Friday, May 9, 2014

Two clashing economies, one slave - one free

Humanity prospers according to its ability to produce.  If humanity were so lovingly perfect that they needed no government at all, everybody would be engaged in some form of productive activity.  All human attitudes would be directed toward organizing production for the greater good of all humanity.

The monetary system would develop in much the same manner as the one we now have, except that its flow would be more spontaneous and voluntary with no governments taking bites out of the production.

Humanity can, and does, voluntarily organize into all manner of groupings such as family, church, and school.  America has led the world in voluntary organizations among business enterprises, in addition to family, church, and school.

Governments are involuntary, and are brought into the human condition to protect mankind from the predations or certain others of mankind.  It is only when family, church, school, and business organizations are unable to reconcile all persons to conventional disciplines, that governments must be established.
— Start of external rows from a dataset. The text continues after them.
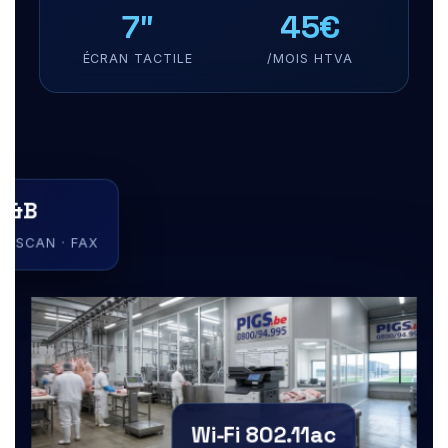
7″
45€
ÉCRAN TACTILE
/MOIS HTVA
 N&B
Y · SCAN · FAX
Wi-Fi 802.11ac
SANS FIL INTÉGRÉ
The orneryness of one or two percent of humanity is what necessitates “governing,”  Once a government camel gets its head into the tent, the entire tent of civilization is vulnerable.  When humanity must resort to force, it is an admission of some one’s failure.  Somehow, the ninety-eight percent should remain free from the involuntary actions that government imposes.

Childhood education is a case in point.  Humanity has turned to government for the education of its children.  Apparently, this means that family, church, school, and business organizations are unable to work voluntarily together to allow their children to grow up in a climate of freedom.  By fifth grade in government schools, most children have set up “defensive mechanisms” to survive the dictates of government curricula.  
Children’s inborn curiosities are blunted.  They become children of dictatorships. Their teachers must join the dictatorships in order to be teachers.  The “education economy” expands the tax structure enormously. When a government dollar buys something, that something costs three times as much as when a private dollar buys something. How much of the knowledge of a fifteen-year-old comes from the expertise of a government-paid teacher?  Perhaps fifteen percent?  Suppose both the child and teacher were working in an entirely voluntary system of childhood education. And suppose that the parent-teacher-child relationship became more voluntary.


Can education be quantified?  Public educators are constantly measuring it.  Why?  Do we know enough about what one needs to learn in order to take its measure?  Everybody is different.  Government is given “rights” to “educate” children.  It is the height of folly.  Such resorting to governing is an admission that no voluntary group can do it as well.  That’s poppycock. What are we trying to perpetuate, our rich and many sided cultures, or a tyrannical government bent on standardizing a slave system?